The Driver and Vehicle Standards Agency (DVSA) will now give manufacturers a 10-day deadline before it legally forces them to recall vehicles or face prosecution.
The clarification on the DVSA’s powers has followed in the wake of investigations into Vauxhall’s Zafira model B fires and BMW’s recall of 312,000 vehicles due to an electrical fault caused by a B+ battery connector.
In terms of the BMW recall, fleet operators are unlikely to be affected as the vehicles hit with the problems were built between 2007 and August 2011, although it could still create an issue for any grey fleet vehicles.
BMW first issued a recall of 36,000 vehicles in April 2017 after the death of Narayan Gurung, a former Gurkha soldier who was killed when his car crashed into a tree after he swerved to avoid a broken down BMW.
A further 312,000 vehicles were recalled on May 9 this year, the same day the BBC Watchdog programme exposed the issue.
The DVSA now has a different process when approaching manufacturer safety-critical recalls driven by clarity over what powers it has.
DVSA chief executive Gareth Llewellyn told a Transport Select Committee meeting on June 26 the process needed to change as “there have been occasions like with Vauxhall and BMW, where the flow of information wasn’t the same as it was with other cases”.
He said: “We now send a letter to a manufacturer to say the DVSA will be legally forcing a recall within 10 days, which will be made public unless the manufacturer can prove why the recall isn’t necessary.
“It then triggers the potential for the DVSA to prosecute the manufacturer if it doesn’t issue a recall and fails to respond adequately within the 10 days.
“The DVSA can also write to all of the affected customers to tell them about the fault and to say that it has asked the manufacturer to recall affected vehicles, but it has failed to do so.”
Furthermore, the DVSA wants more influence and involvement with manufacturers’ initial risk assessment of a fault to determine whether a technical or safety critical recall is necessary.
However, Llewellyn said there are hundreds of recalls a year in the UK, the majority of which are not safety-critical.
He said: “With most manufacturers, the vast majority of recalls work really well.

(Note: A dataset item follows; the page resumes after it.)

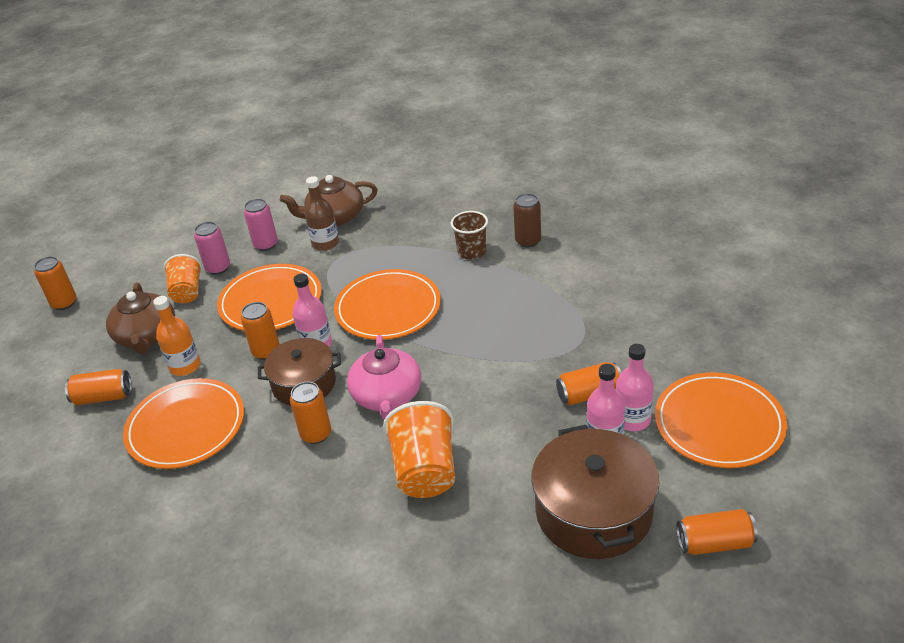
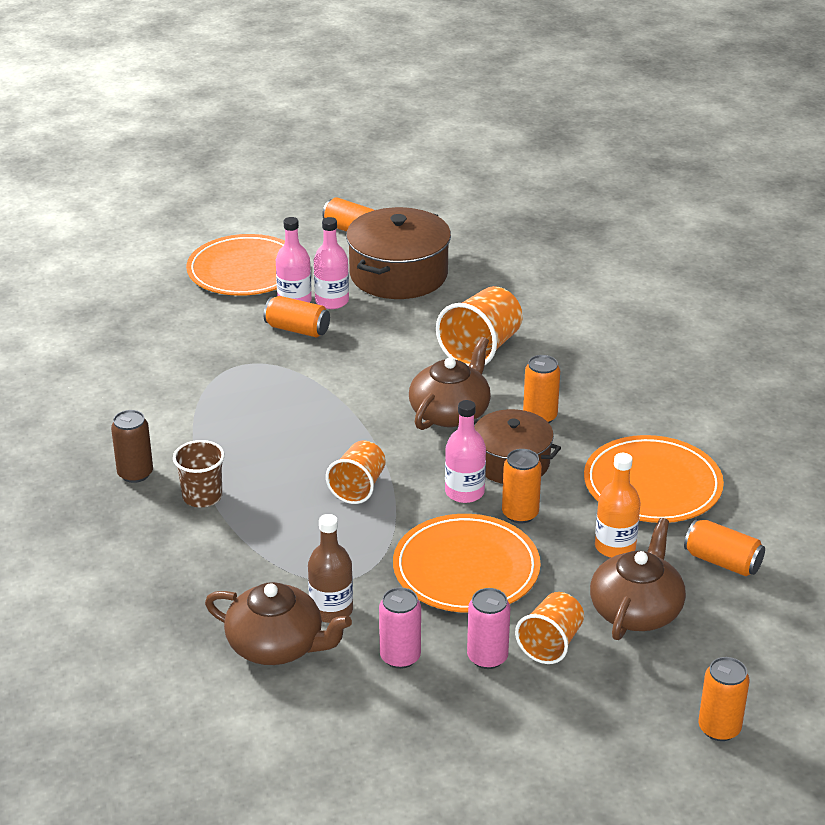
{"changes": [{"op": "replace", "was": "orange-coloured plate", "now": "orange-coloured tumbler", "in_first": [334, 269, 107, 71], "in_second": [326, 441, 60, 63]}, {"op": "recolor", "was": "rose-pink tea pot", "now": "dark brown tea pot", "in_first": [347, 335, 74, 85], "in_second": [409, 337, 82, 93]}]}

“But we want to be very clear that there’s reputational damage if I, as a regulator, force you to undertake a safety recall on what can be a large fleet.”
Fleet recall protocol
Once a safety recall is issued, data is released by the DVSA so any vehicle can be checked on its website. For fleet owners, operators and businesses that provide fleet services, a vehicle with an outstanding recall would see insurance voided.

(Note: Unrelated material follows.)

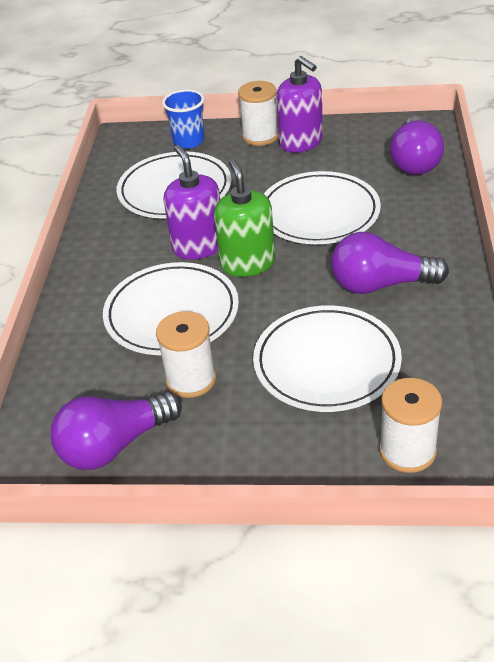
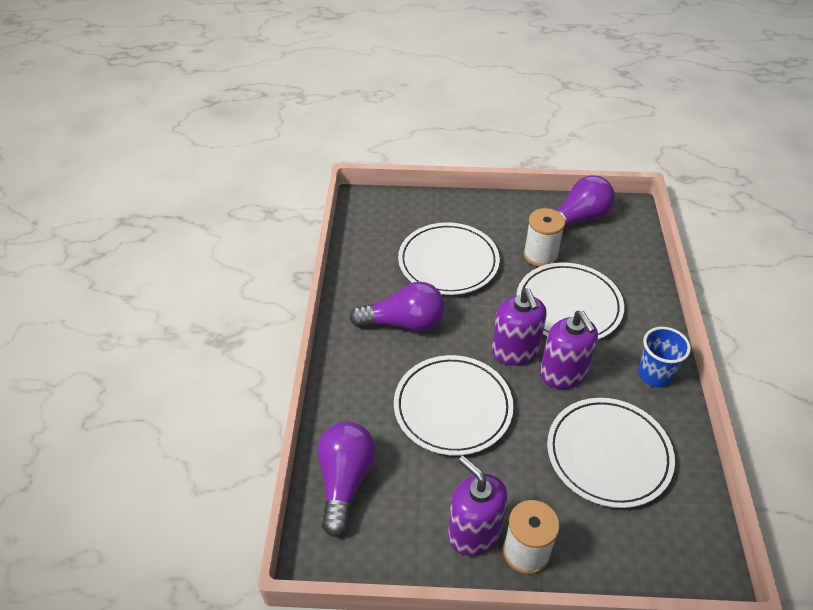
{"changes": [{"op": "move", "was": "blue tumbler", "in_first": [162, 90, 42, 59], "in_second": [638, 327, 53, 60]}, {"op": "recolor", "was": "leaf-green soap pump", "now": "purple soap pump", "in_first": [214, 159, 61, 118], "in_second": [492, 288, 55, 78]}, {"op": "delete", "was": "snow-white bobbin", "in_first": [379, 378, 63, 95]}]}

Failure to check a car for an outstanding safety recall could also lead to a fine of up to £20,000 and up to three months in prison.
Recalls can sometimes be missed when the vehicle is defleeted and sold into the used market. The BVRLA was working on a free safety recall notification system called ReCare back in 2013 for the leasing industry but the project did not gain sufficient support from manufacturers and was later closed.
The Society of Motor Manufacturers and Traders (SMMT) has since launched its Vehicle Safety Recall Service which allows fleets and leasing companies to monitor outstanding recalls. Results are usually returned within an hour but there is a charge for the service.
Jim Hannah, Ogilvie Fleet operations director, said leasing companies usually deal directly with manufacturers and communicate their recall strategy to manage the repair process with fleets.
Hannah said: “We have been trying to get recall data handled through the 1Link platform as this is where more than 95% of manufacturers and leasing companies do their day-to-day work.”
In the absence of that option, Hannah said in Ogilvie’s case, recall data is taken directly from the manufacturer and then a notice is sent to the relevant fleet manager.
The recall progress is then tracked through an email trail and once the repair work has been completed it is shown as complete in a vehicle’s history file within the fleet management system.